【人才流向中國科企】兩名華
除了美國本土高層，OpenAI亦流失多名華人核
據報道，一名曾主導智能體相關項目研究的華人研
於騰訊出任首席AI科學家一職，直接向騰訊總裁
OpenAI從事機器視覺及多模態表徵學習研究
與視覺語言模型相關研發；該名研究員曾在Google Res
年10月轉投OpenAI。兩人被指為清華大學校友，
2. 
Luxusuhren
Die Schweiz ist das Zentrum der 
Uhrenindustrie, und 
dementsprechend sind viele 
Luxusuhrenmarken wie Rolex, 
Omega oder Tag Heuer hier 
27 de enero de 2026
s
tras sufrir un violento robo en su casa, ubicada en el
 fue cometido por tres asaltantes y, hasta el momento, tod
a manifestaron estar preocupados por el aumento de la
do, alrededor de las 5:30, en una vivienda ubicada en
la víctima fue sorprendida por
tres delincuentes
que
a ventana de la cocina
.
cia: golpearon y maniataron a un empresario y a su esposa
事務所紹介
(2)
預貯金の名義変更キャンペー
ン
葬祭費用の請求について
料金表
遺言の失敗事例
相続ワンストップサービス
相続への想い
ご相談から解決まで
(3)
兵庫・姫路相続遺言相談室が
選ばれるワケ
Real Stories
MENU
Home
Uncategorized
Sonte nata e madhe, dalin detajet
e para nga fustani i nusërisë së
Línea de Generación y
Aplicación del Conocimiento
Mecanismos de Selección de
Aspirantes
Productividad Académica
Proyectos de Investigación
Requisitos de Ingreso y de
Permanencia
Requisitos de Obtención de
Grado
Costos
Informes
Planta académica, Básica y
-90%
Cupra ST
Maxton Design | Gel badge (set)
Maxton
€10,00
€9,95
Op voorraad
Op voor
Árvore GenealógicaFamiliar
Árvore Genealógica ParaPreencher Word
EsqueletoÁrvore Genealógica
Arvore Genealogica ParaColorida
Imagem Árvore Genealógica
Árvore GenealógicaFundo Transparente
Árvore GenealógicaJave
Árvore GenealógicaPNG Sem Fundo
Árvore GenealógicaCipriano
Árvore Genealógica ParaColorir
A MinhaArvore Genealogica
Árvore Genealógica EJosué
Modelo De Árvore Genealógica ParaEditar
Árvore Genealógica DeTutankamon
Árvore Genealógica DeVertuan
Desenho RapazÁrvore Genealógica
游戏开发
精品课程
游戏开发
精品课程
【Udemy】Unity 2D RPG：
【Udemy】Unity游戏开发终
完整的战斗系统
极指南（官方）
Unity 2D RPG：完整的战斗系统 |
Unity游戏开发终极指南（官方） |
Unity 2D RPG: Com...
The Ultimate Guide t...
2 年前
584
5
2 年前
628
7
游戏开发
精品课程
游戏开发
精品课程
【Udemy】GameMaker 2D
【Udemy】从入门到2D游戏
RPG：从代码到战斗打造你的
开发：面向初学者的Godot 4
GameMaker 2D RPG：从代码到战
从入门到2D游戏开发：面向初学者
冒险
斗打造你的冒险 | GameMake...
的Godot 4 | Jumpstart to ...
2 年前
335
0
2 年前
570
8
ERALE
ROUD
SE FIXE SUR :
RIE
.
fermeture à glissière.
===
→ EXERCISE PROMPT: The number of lines in this listing that hold "Genealogica" is the only answer required.

→ REPLY TO THE TASK: 2